Problem requirements.
Count the lines in the items below that contain the string "instrument". Reply with the number only.
__________________________________________________
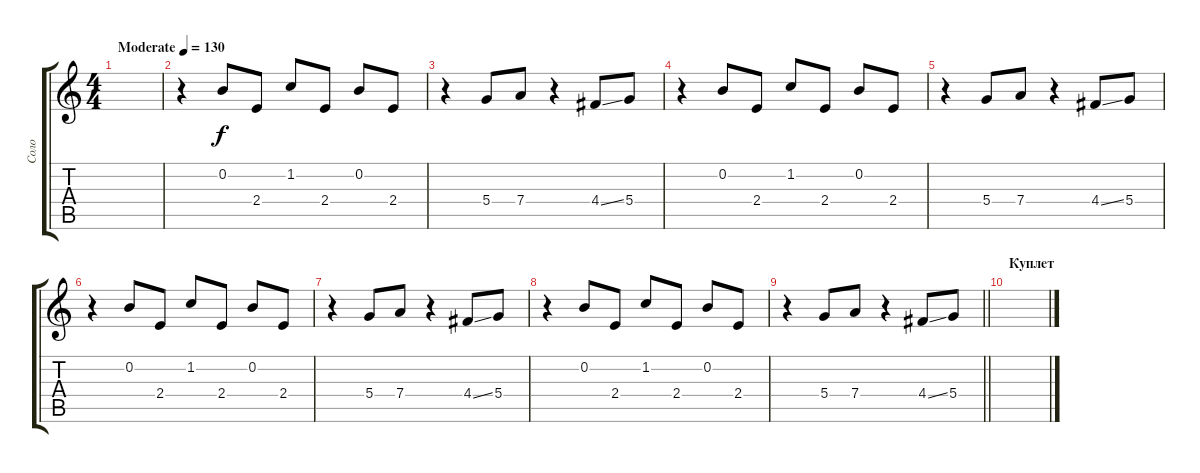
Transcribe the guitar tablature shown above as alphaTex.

\track ("Соло" "Соло") {instrument overdrivenguitar}
\staff {score tabs}
\tuning (E4 B3 G3 D3 A2 E2) {hide}
\ts (4 4)
\tempo (130 "Moderate")
\clef g2
\ks c
|
r.4 0.2.8 2.4.8 1.2.8 2.4.8 0.2.8 2.4.8 |
r.4 5.4.8 7.4.8 r.4 4.4{ss}.8 5.4.8 |
r.4 0.2.8 2.4.8 1.2.8 2.4.8 0.2.8 2.4.8 |
r.4 5.4.8 7.4.8 r.4 4.4{ss}.8 5.4.8 |
r.4 0.2.8 2.4.8 1.2.8 2.4.8 0.2.8 2.4.8 |
r.4 5.4.8 7.4.8 r.4 4.4{ss}.8 5.4.8 |
r.4 0.2.8 2.4.8 1.2.8 2.4.8 0.2.8 2.4.8 |
\barLineRight lightlight
r.4 5.4.8 7.4.8 r.4 4.4{ss}.8 5.4.8 |
\section ("" "Куплет")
__________________________________________________
Expected answer.
1